◆ **What the task asks**:
Exclude the pictures and retype the entries as written.

★ ★ ★

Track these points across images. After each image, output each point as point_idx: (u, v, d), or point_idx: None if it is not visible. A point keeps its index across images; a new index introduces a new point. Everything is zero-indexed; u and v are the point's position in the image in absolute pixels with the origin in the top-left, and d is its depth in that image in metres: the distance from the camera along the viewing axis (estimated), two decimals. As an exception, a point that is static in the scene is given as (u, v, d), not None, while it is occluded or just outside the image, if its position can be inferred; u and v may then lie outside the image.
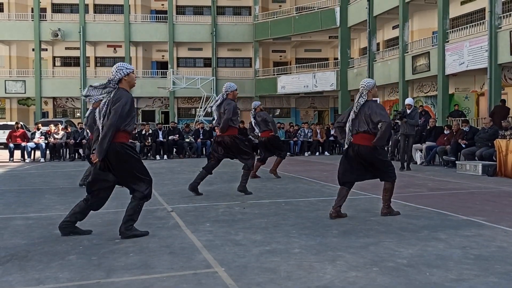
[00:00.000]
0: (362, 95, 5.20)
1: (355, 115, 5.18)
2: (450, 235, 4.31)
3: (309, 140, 17.53)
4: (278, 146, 9.59)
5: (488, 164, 9.82)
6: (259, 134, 9.52)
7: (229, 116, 6.84)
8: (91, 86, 4.39)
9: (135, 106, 4.86)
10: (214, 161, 7.08)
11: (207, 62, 32.67)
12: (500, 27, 16.49)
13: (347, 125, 5.24)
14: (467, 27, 18.80)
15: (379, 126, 5.09)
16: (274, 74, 30.32)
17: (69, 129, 16.02)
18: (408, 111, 11.23)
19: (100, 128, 4.26)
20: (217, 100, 7.13)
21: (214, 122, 7.28)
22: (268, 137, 9.34)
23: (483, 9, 19.13)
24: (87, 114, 7.93)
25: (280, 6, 32.32)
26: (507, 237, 4.24)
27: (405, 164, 10.94)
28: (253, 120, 9.43)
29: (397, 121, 11.62)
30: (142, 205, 4.40)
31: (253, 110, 9.49)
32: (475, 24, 18.42)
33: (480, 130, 11.26)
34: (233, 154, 7.08)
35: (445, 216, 5.27)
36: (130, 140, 4.49)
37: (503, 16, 16.72)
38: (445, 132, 12.54)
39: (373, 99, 5.29)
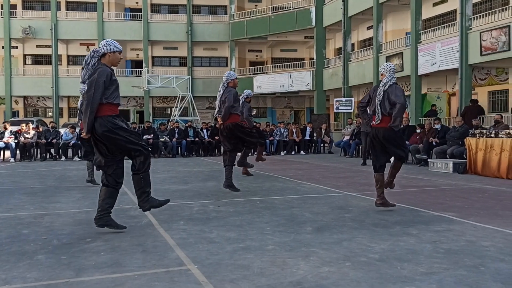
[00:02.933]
0: (392, 78, 5.40)
1: (381, 98, 5.36)
2: (421, 230, 4.38)
3: (285, 139, 17.60)
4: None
5: (459, 162, 10.03)
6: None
7: (230, 104, 6.94)
8: (82, 68, 4.36)
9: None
10: (229, 152, 7.16)
11: (182, 61, 32.46)
12: (471, 29, 16.88)
13: (374, 108, 5.43)
14: (439, 28, 19.21)
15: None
16: (250, 74, 30.34)
17: (40, 129, 15.67)
18: None
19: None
20: (219, 91, 7.17)
21: (216, 112, 7.29)
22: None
23: (454, 11, 19.57)
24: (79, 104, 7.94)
25: (256, 5, 32.37)
26: (476, 232, 4.33)
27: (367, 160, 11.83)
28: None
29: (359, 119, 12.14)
30: (145, 177, 4.38)
31: (244, 98, 9.32)
32: (446, 26, 18.83)
33: (451, 129, 11.50)
34: (237, 139, 7.16)
35: (417, 212, 5.36)
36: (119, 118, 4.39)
37: (474, 17, 17.13)
38: (417, 131, 12.76)
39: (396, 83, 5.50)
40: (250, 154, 9.29)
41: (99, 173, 4.49)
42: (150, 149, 4.40)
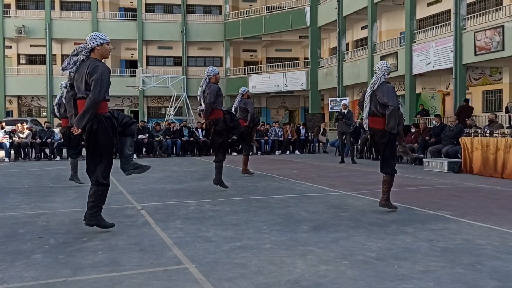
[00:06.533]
0: (382, 77, 5.31)
1: (370, 97, 5.24)
2: (418, 229, 4.40)
3: (280, 139, 17.61)
4: (247, 139, 9.43)
5: (454, 161, 10.08)
6: None
7: (211, 99, 6.89)
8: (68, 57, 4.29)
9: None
10: (220, 148, 7.09)
11: (177, 61, 32.38)
12: (465, 28, 16.96)
13: (366, 108, 5.29)
14: (433, 28, 19.28)
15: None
16: (244, 74, 30.32)
17: (33, 130, 15.59)
18: (344, 111, 12.46)
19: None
20: (201, 86, 7.10)
21: (199, 108, 7.26)
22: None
23: (449, 11, 19.65)
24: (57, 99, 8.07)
25: (251, 5, 32.34)
26: (471, 230, 4.36)
27: (344, 158, 12.55)
28: (235, 105, 9.28)
29: (338, 120, 12.53)
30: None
31: (241, 95, 9.34)
32: (441, 25, 18.90)
33: (446, 128, 11.55)
34: (226, 134, 7.25)
35: (412, 211, 5.38)
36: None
37: (468, 17, 17.21)
38: (412, 130, 12.81)
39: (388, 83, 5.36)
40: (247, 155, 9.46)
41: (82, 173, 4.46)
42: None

★ ★ ★

◆ **Result**:
Track these points across images. After each image, output each point as point_idx: (u, v, d), or point_idx: None if it is not visible. A point keeps its index across images; a new index introduces a new point. Everything is zero-indexed; u and v are the point's position in the image in absolute pixels with the origin in the top-left, and d is its depth in that image in metres: the distance from the camera along the viewing axis (estimated), two decimals. As an exception, a point that is static in the scene is given as (u, v, d), not None, while it is occluded or just outside the image, if its position can be inferred; u and v may then lie outside the image.
[00:00.000]
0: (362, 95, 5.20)
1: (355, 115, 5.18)
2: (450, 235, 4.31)
3: (309, 140, 17.53)
4: (278, 146, 9.59)
5: (488, 164, 9.82)
6: (259, 134, 9.52)
7: (229, 116, 6.84)
8: (91, 86, 4.39)
9: (135, 106, 4.86)
10: (214, 161, 7.08)
11: (207, 62, 32.67)
12: (500, 27, 16.49)
13: (347, 125, 5.24)
14: (467, 27, 18.80)
15: (379, 126, 5.09)
16: (274, 74, 30.32)
17: (69, 129, 16.02)
18: (408, 111, 11.23)
19: (100, 128, 4.26)
20: (217, 100, 7.13)
21: (214, 122, 7.28)
22: (268, 137, 9.34)
23: (483, 9, 19.13)
24: (87, 114, 7.93)
25: (280, 6, 32.32)
26: (507, 237, 4.24)
27: (405, 164, 10.94)
28: (253, 120, 9.43)
29: (397, 121, 11.62)
30: (142, 205, 4.40)
31: (253, 110, 9.49)
32: (475, 24, 18.42)
33: (480, 130, 11.26)
34: (233, 154, 7.08)
35: (445, 216, 5.27)
36: (130, 140, 4.49)
37: (503, 16, 16.72)
38: (445, 132, 12.54)
39: (373, 99, 5.29)
[00:02.933]
0: (392, 78, 5.40)
1: (381, 98, 5.36)
2: (421, 230, 4.38)
3: (285, 139, 17.60)
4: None
5: (459, 162, 10.03)
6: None
7: (230, 104, 6.94)
8: (82, 68, 4.36)
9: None
10: (229, 152, 7.16)
11: (182, 61, 32.46)
12: (471, 29, 16.88)
13: (374, 108, 5.43)
14: (439, 28, 19.21)
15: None
16: (250, 74, 30.34)
17: (40, 129, 15.67)
18: None
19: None
20: (219, 91, 7.17)
21: (216, 112, 7.29)
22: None
23: (454, 11, 19.57)
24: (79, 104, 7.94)
25: (256, 5, 32.37)
26: (476, 232, 4.33)
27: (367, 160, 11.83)
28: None
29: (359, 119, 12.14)
30: (145, 177, 4.38)
31: (244, 98, 9.32)
32: (446, 26, 18.83)
33: (451, 129, 11.50)
34: (237, 139, 7.16)
35: (417, 212, 5.36)
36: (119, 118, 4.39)
37: (474, 17, 17.13)
38: (417, 131, 12.76)
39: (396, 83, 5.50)
40: (250, 154, 9.29)
41: (99, 173, 4.49)
42: (150, 149, 4.40)
[00:06.533]
0: (382, 77, 5.31)
1: (370, 97, 5.24)
2: (418, 229, 4.40)
3: (280, 139, 17.61)
4: (247, 139, 9.43)
5: (454, 161, 10.08)
6: None
7: (211, 99, 6.89)
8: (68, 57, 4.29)
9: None
10: (220, 148, 7.09)
11: (177, 61, 32.38)
12: (465, 28, 16.96)
13: (366, 108, 5.29)
14: (433, 28, 19.28)
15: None
16: (244, 74, 30.32)
17: (33, 130, 15.59)
18: (344, 111, 12.46)
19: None
20: (201, 86, 7.10)
21: (199, 108, 7.26)
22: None
23: (449, 11, 19.65)
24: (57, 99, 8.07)
25: (251, 5, 32.34)
26: (471, 230, 4.36)
27: (344, 158, 12.55)
28: (235, 105, 9.28)
29: (338, 120, 12.53)
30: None
31: (241, 95, 9.34)
32: (441, 25, 18.90)
33: (446, 128, 11.55)
34: (226, 134, 7.25)
35: (412, 211, 5.38)
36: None
37: (468, 17, 17.21)
38: (412, 130, 12.81)
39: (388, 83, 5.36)
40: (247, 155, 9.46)
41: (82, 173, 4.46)
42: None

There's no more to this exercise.